Excerpts: “The weaponization of grievance is the unified field theory behind the rise of nationalism and right-wing strong men” (p.9).
“Disinformation doesn’t create divisions; it amplifies them” (p.12).
“Terrorism works because human beings imagine possibilities instead of probabilities” (p.92).
“You need your own narrative and you need to stick to it. We can’t fight propaganda with propaganda because then we become what we are fighting. We value truth.
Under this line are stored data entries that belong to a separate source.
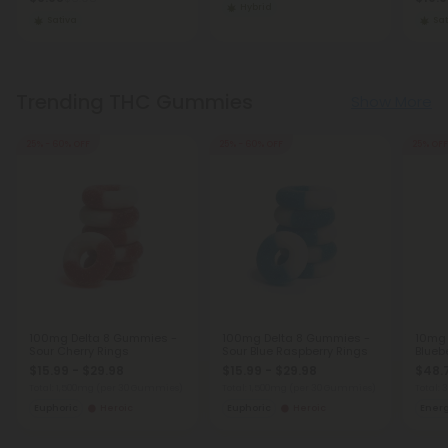
Hybrid
Sativa
Sat
Trending THC Gummies
Show More
25% - 60% OFF
25% - 60% OFF
25% OFF
100mg Delta 8 Gummies -
100mg Delta 8 Gummies -
10mg
Sour Cherry Rings
Sour Blue Raspberry Rings
Blueb
$15.99 - $29.98
$15.99 - $29.98
$48.
Total: 1,500mg
(per 30 Gummies)
Total: 1,500mg
(per 30 Gummies)
Total:
Euphoric
Heroic
Euphoric
Heroic
Ener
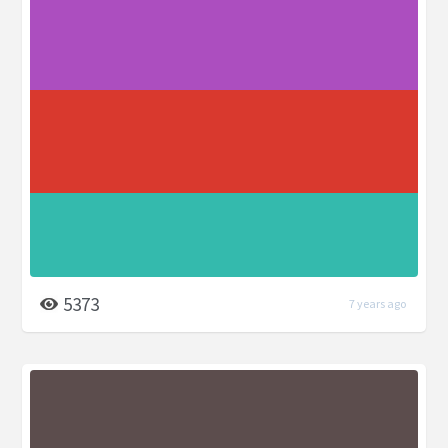
5373
7 years ago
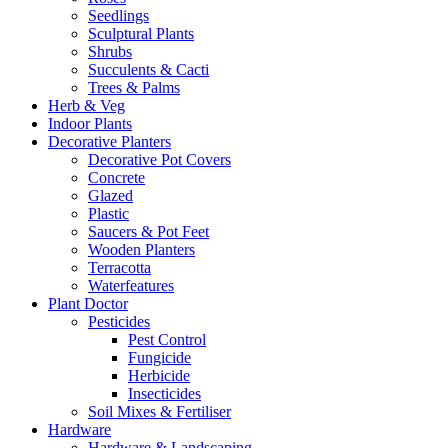
Seedlings
Sculptural Plants
Shrubs
Succulents & Cacti
Trees & Palms
Herb & Veg
Indoor Plants
Decorative Planters
Decorative Pot Covers
Concrete
Glazed
Plastic
Saucers & Pot Feet
Wooden Planters
Terracotta
Waterfeatures
Plant Doctor
Pesticides
Pest Control
Fungicide
Herbicide
Insecticides
Soil Mixes & Fertiliser
Hardware
Hardware & Landscaping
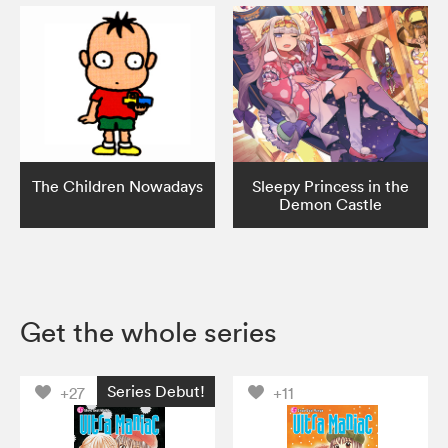
The Children Nowadays
Sleepy Princess in the
Demon Castle
Get the whole series
Series Debut!
+27
+11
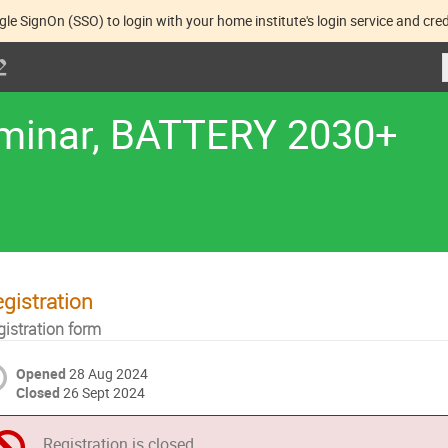
gle SignOn (SSO) to login with your home institute's login service and cred
eminar, BATTERY 2030+
gistration
gistration form
Opened
28 Aug 2024
Closed
26 Sept 2024
Registration is closed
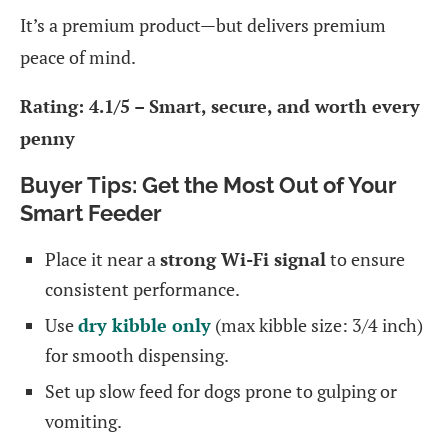
It’s a premium product—but delivers premium
peace of mind.
Rating: 4.1/5 – Smart, secure, and worth every
penny
Buyer Tips: Get the Most Out of Your
Smart Feeder
Place it near a
strong Wi-Fi signal
to ensure
consistent performance.
Use
dry kibble only
(max kibble size: 3/4 inch)
for smooth dispensing.
Set up slow feed for dogs prone to gulping or
vomiting.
That’s the difference” (p.127).
“If you engaged disinformationists–which is what they wanted–they won; if you did not engage them, they won. They tapped into prejudice and ignorance and grievance. They weren’t so much creating resentment as aggravating it. Yes, facts mattered, but since they did not really engage with the world of facts, it didn’t have much of an effect. At the end of the day, she said, they didn’t acknowledge that empirical facts even existed. Their goal was to persuade everyone else of that, too” (p.202).
“Anything that we do that optimizes transparency, accountability, and information literacy will diminish the power of disinformation. But it won’t eliminate it” (p.307).
“When I was in government, I felt my job was to help people here and around the world determine their own destiny. At the heart of that fight was the idea that people could use information–factual information–to decide what was best for them. That idea is still worth fighting for” (p.314).
Stengel, Richard (2019). Information Wars: How We Lost the Global Battle Against Disinformation. New York: Atlantic Monthly Press.